Luny Tunes are an American reggaeton production duo consisting of Francisco Saldaña (Luny) and Víctor Cabrera (Tunes) who have been known for creating unique musical rhythms for some of the most popular reggaeton artists since the early 2000s.

Biography
Francisco Saldaña was born on June 23, 1979, and Víctor Cabrera was born on April 12, 1981. Originally from Lynn, Massachusetts and native to the Dominican Republic, they originally started working at the Leverett House dining hall at Harvard University before their commercial success as reggaeton producers.

Musical career

2000–2003: The early years
Luny Tunes was reggaeton's first major hitmaking production team, cranking out an assembly line of hit singles, club anthems, and CD mixtapes, all the while collaborating with many of the style's top vocalists. Ivy Queen was the first person to work with Luny Tunes when they produced her single "Quiero Saber", as she trusted their talent. Luny Tunes were given their big break by DJ Nelson, a reggaeton pioneer who recognized their production talents, which had been well showcased on Héctor & Tito's A La Reconquista (2002), and signed them to his Flow Music label. Luny Tunes in turn made their major-label debut, alongside another promising young production talent, Noriega, on Mas Flow (2003). The various artists album consisted of 100% original material featured most of reggaeton's top vocalists of the time (Daddy Yankee, Don Omar, Tego Calderón, Wisin & Yandel, Héctor & Tito, Zion & Lennox, Baby Ranks, Nicky Jam, Trebol Clan,  and many more) and firmly established the duo as a go-to production team. The album was a huge commercial success in Latin America and was one of the top Latin albums in the United States and would go on to sell over 500,000 copies worldwide despite limited mainstream exposure thanks to the reggaeton boom of 2002-2007.

2004–2007: Rise to international fame
The following year Luny Tunes continued to further their reputation, establishing themselves as hitmakers when "Gasolina," one of their numerous productions featured on Daddy Yankee's Barrio Fino (2004), became a worldwide hit and club anthem. In addition to Barrio Fino, Luny Tunes also contributed productions to acclaimed albums by Don Omar (The Last Don, 2003) and Tego Calderón (El Abayarde, 2003), as well as albums by Eddie Dee (Los 12 Discípulos, 2004), Ivy Queen (Diva, 2004), Zion & Lennox (Motivando a la Yal, 2004), Nicky Jam (Vida Escante, 2004), and Trebol Clan (Los Bacatranes, 2004) — all of this within a two-year span. Their instrumentals and musical styles were creating a new standard in reggaeton in general.

= List of tasks =
1 – Rewrite the entries below, the text read from each picture, with every "Microneedling" changed to "Dermaroller" and nothing else altered. Leave the pictures out.
2 – Extend the article on Luny Tunes above, picking up after its last sentence.

= Extracted information =
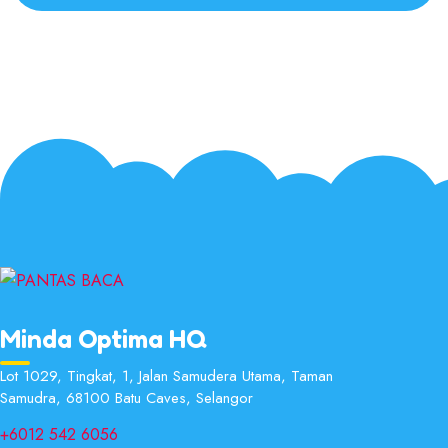
Minda Optima HQ
Lot 1029, Tingkat, 1, Jalan Samudera Utama, Taman
Samudra, 68100 Batu Caves, Selangor
+6012 542 6056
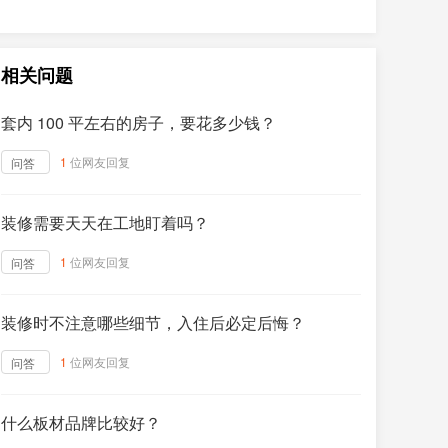
相关问题
套内 100 平左右的房子，要花多少钱？
1
位网友回复
问答
装修需要天天在工地盯着吗？
1
位网友回复
问答
装修时不注意哪些细节，入住后必定后悔？
1
位网友回复
问答
什么板材品牌比较好？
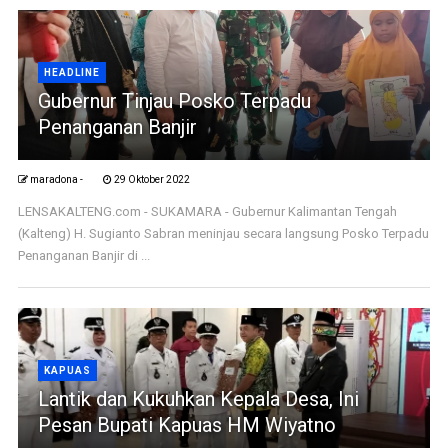
HEADLINE
Gubernur Tinjau Posko Terpadu
Penanganan Banjir
maradona -
29 Oktober 2022
LENSAKALTENG.com - SUKAMARA - Gubernur Kalimantan Tengah
(Kalteng) H. Sugianto Sabran meninjau secara langsung Posko Terpadu
Penanganan Banjir di ...
KAPUAS
Lantik dan Kukuhkan Kepala Desa, Ini
Pesan Bupati Kapuas HM Wiyatno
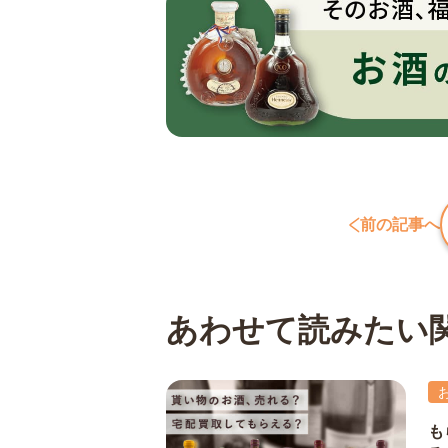
前の記事へ
あわせて読みたい
も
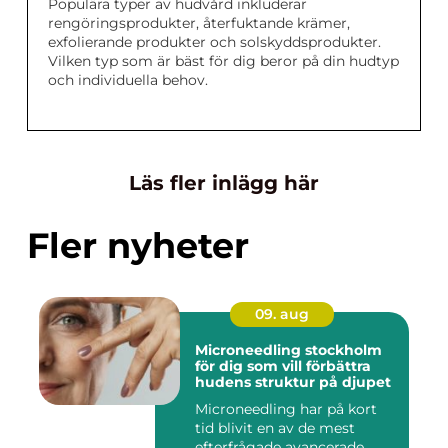
Populära typer av hudvård inkluderar
rengöringsprodukter, återfuktande krämer,
exfolierande produkter och solskyddsprodukter.
Vilken typ som är bäst för dig beror på din hudtyp
och individuella behov.
Läs fler inlägg här
Fler nyheter
09. aug
Microneedling stockholm
för dig som vill förbättra
hudens struktur på djupet
Microneedling har på kort
tid blivit en av de mest
efterfrågade avancerade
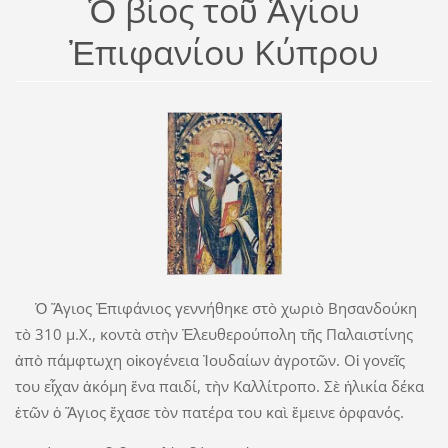
Ὁ βίος τοῦ Ἁγίου
Ἐπιφανίου Κύπρου
Ὁ Ἅγιος Ἐπιφάνιος γεννήθηκε στὸ χωριὸ Βησανδούκη
τὸ 310 μ.Χ., κοντὰ στὴν Ἐλευθερούπολη τῆς Παλαιστίνης
ἀπὸ πάμφτωχη οἰκογένεια Ἰουδαίων ἀγροτῶν. Οἱ γονεῖς
του εἶχαν ἀκόμη ἕνα παιδί, τὴν Καλλίτροπο. Σὲ ἡλικία δέκα
ἐτῶν ὁ Ἅγιος ἔχασε τὸν πατέρα του καὶ ἔμεινε ὀρφανός.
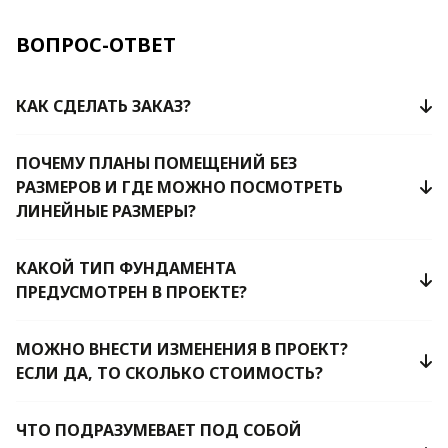
ВОПРОС-ОТВЕТ
КАК СДЕЛАТЬ ЗАКАЗ?
ПОЧЕМУ ПЛАНЫ ПОМЕЩЕНИЙ БЕЗ
РАЗМЕРОВ И ГДЕ МОЖНО ПОСМОТРЕТЬ
ЛИНЕЙНЫЕ РАЗМЕРЫ?
КАКОЙ ТИП ФУНДАМЕНТА
ПРЕДУСМОТРЕН В ПРОЕКТЕ?
МОЖНО ВНЕСТИ ИЗМЕНЕНИЯ В ПРОЕКТ?
ЕСЛИ ДА, ТО СКОЛЬКО СТОИМОСТЬ?
ЧТО ПОДРАЗУМЕВАЕТ ПОД СОБОЙ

= Written answers =
1 –
Minda Optima HQ
Lot 1029, Tingkat, 1, Jalan Samudera Utama, Taman
Samudra, 68100 Batu Caves, Selangor
+6012 542 6056
相关问题
套内 100 平左右的房子，要花多少钱？
1
位网友回复
问答
装修需要天天在工地盯着吗？
1
位网友回复
问答
装修时不注意哪些细节，入住后必定后悔？
1
位网友回复
问答
什么板材品牌比较好？
HEADLINE
Gubernur Tinjau Posko Terpadu
Penanganan Banjir
maradona -
29 Oktober 2022
LENSAKALTENG.com - SUKAMARA - Gubernur Kalimantan Tengah
(Kalteng) H. Sugianto Sabran meninjau secara langsung Posko Terpadu
Penanganan Banjir di ...
KAPUAS
Lantik dan Kukuhkan Kepala Desa, Ini
Pesan Bupati Kapuas HM Wiyatno
前の記事へ
あわせて読みたい
も
Populära typer av hudvård inkluderar
rengöringsprodukter, återfuktande krämer,
exfolierande produkter och solskyddsprodukter.
Vilken typ som är bäst för dig beror på din hudtyp
och individuella behov.
Läs fler inlägg här
Fler nyheter
09. aug
Dermaroller stockholm
för dig som vill förbättra
hudens struktur på djupet
Dermaroller har på kort
tid blivit en av de mest
efterfrågade avancerade
Ὁ βίος τοῦ Ἁγίου
Ἐπιφανίου Κύπρου
Ὁ Ἅγιος Ἐπιφάνιος γεννήθηκε στὸ χωριὸ Βησανδούκη
τὸ 310 μ.Χ., κοντὰ στὴν Ἐλευθερούπολη τῆς Παλαιστίνης
ἀπὸ πάμφτωχη οἰκογένεια Ἰουδαίων ἀγροτῶν. Οἱ γονεῖς
του εἶχαν ἀκόμη ἕνα παιδί, τὴν Καλλίτροπο. Σὲ ἡλικία δέκα
ἐτῶν ὁ Ἅγιος ἔχασε τὸν πατέρα του καὶ ἔμεινε ὀρφανός.
ВОПРОС-ОТВЕТ
КАК СДЕЛАТЬ ЗАКАЗ?
ПОЧЕМУ ПЛАНЫ ПОМЕЩЕНИЙ БЕЗ
РАЗМЕРОВ И ГДЕ МОЖНО ПОСМОТРЕТЬ
ЛИНЕЙНЫЕ РАЗМЕРЫ?
КАКОЙ ТИП ФУНДАМЕНТА
ПРЕДУСМОТРЕН В ПРОЕКТЕ?
МОЖНО ВНЕСТИ ИЗМЕНЕНИЯ В ПРОЕКТ?
ЕСЛИ ДА, ТО СКОЛЬКО СТОИМОСТЬ?
ЧТО ПОДРАЗУМЕВАЕТ ПОД СОБОЙ

2 –
In 2005, Luny Tunes released Mas Flow, Vol. 2, their first all-new album since the previous volume, and in 2006 they released a third, Mas Flow: Los Benjamins, along with a second compilation of previously released material, Reggaeton Hits, which had been preceded by a prior best-of collection, La Trayectoria (2004).  "Mas Flow 2" is a landmark album for the reggaeton genre and one of the only products in the history of its music to sell over a million copies worldwide.  The album remains the most successful compilation in the history of the genre spawning world renowned hits such as: "Rakata" by Wisin y Yandel, "Mayor Que Yo" featuring Wisin y Yandel, Daddy Yankee, Don Omar, Tonny Tun Tun and Héctor el Father, "Mirame" by Daddy Yankee feat. Deevani and "Te He Querido Te He Llorado" by Ivy Queen among other hit songs.  "Mas Flow 2" is generally regarded as one of the greatest albums in the history of reggaeton music being one of the few albums of the genre to gain critical and commercial success outside the Spanish Hip Hop and Reggaeton circles.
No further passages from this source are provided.